Wpis z mikrobloga

Cześć ( ͡° ͜ʖ ͡°)

Postanowiłem, że zdam w miarę dokładną relację z Kongresu Mężczyzn. A nuż 2 osoby na krzyż się tym zainteresują i się czegoś dowiedzą lub same zaczną działać w tych sprawach. Przepraszam, jeżeli gdzieś coś pominę lub zapomnę, ale moim błędem było nie robienie notatek w trakcie Kongresu, a to ułatwiłoby mi sprawę niesamowicie.

Będzie to relacja z lekkim przymrużeniem oka. Jakiekolwiek żarty i śmieszkowanie nie powinny być traktowane dosłownie i nie mają na celu umniejszania wagi wydarzenia ani wyśmiewania uczestników czy organizatorów. Ponadto wpis ten nie jest reklamą wydarzenia, ani też stowarzyszeń i fundacji, wspomnianych w tekście.

W komentach wstawię zdjęcia z wydarzenia.


Dzięki Wykopowi dowiedziałem się o Kongresie Mężczyzn, organizowanym przez Stowarzyszenie na rzecz Chłopców i Mężczyzn (dalej - Stowarzyszenie). Link do wpisu:

https://wykop.pl/link/7403645/i-kongres-mezczyzn

Pomyślałem sobie - a co tam, udam się na to. Bez oczekiwań, po prostu pójdę i zobaczę, czy warto się w to bardziej zaangażować.
Do uczestnictwa w tym wydarzeniu jeszcze bardziej zachęcił mnie artykuł Magdaleny Środy o Kongresie. W myśl powiedzenia: "Słychać wycie? Znakomicie!". Im mocniej wyją, tym bardziej należy w to iść.

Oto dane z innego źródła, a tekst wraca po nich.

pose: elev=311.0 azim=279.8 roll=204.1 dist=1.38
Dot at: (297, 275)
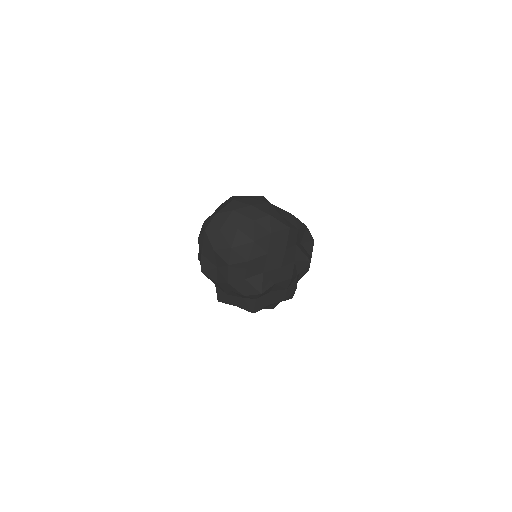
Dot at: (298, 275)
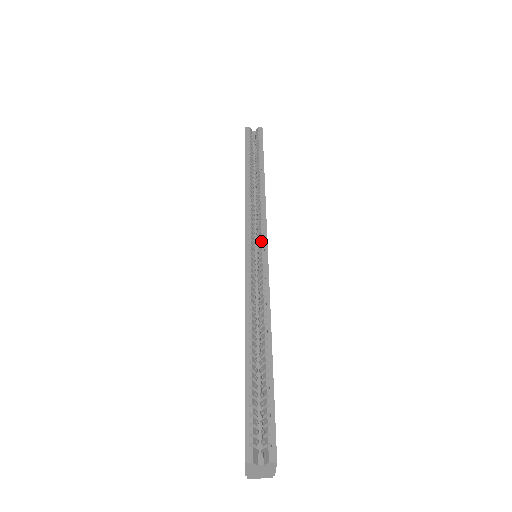
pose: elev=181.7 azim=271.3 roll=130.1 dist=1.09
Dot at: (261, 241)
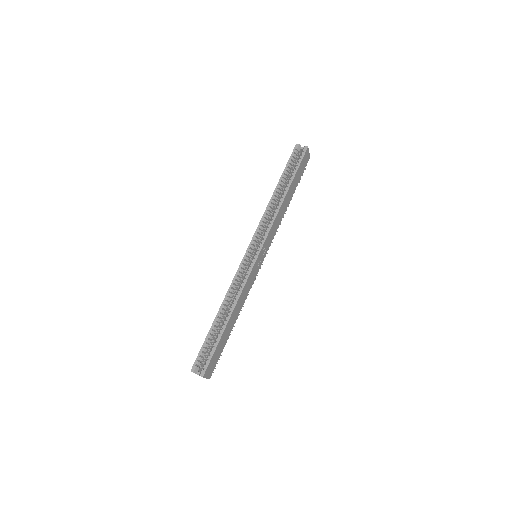
Dot at: (256, 251)
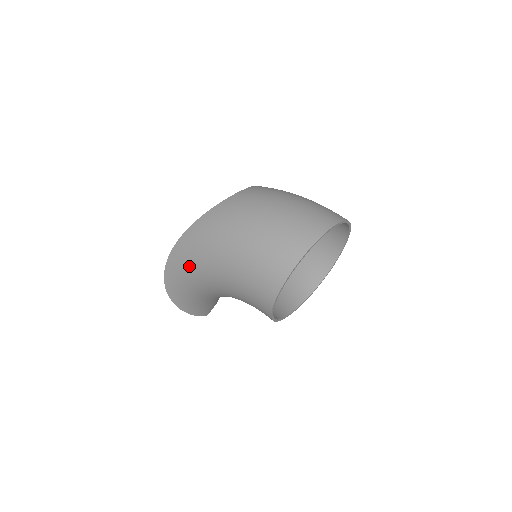
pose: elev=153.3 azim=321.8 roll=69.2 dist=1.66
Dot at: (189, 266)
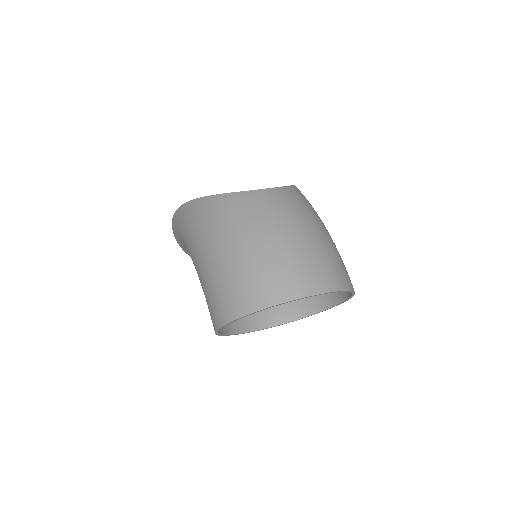
Dot at: (182, 235)
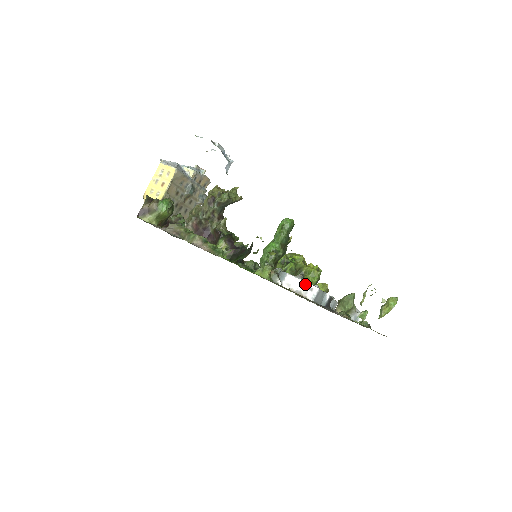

Aby uczestniczyć w wydarzeniu, należało się zarejestrować, płacąc przy tym 200 zł. Czy to dużo, czy nie - zależy od punktu widzenia. Z mojego, gdy dowiedziałem się dokładniej o cenach, jakie muszą płacić np. pracownicy muzeów za udział w konferencjach, a które dochodzą do 1000 zł za weekend, myślę, że ta cena nie jest wygórowana.
Cała płatność przebiegła bezproblemowo, chwilę później otrzymałem maila z potwierdzeniem. W ten sposób byłem już zapisany.

W cenie zawierał się catering, a także parę rzeczy, jakie otrzymywało się przy wejściu do Kongresu. Nocleg należało sobie zapewnić we własnym zakresie.


Będę opisywał wydarzenie chronologicznie, zgodnie z planem.
Kongres trwał całą sobotę, od 8:30 do 17:00. Odbywał się w Pałacu Krzysztofory na Starym Mieście w Krakowie, gdzie mieści się również oddział Muzeum Krakowa. Polecam poczytać o tym budynku. Ma długą i bogatą historię.

REJESTRACJA UCZESTNIKÓW (8:30 - 9:30)

Na miejsce przybyłem gdzieś lekko po 9. Wspomniana wcześniej godzina 8:30 otwierała rejestrację użytkowników na miejscu. Liczyłem na dymy, inbę i stado "silnych i niezależnych" oraz wyzwolonych, blokujących wejście do kamienicy lub protestujące obok, ale zamiast tego zastałem polski ciemnogród - czyli spokojny, przyjemny dzień jak co dzień ( ͡°( ͡° ͜ʖ( ͡° ͜ʖ ͡°)ʖ ͡°) ͡°).
Wchodząc do środka nie było żadnej informacji, w którą stronę się udać, aby trafić na wydarzenie. Dopiero ochroniarz, zapytawszy mnie, czy idę na Kongres, wskazał mi drogę. Na końcu głównego przejścia znajdowała się sztaluga z kartką, informująca gdzie dokładnie się udać.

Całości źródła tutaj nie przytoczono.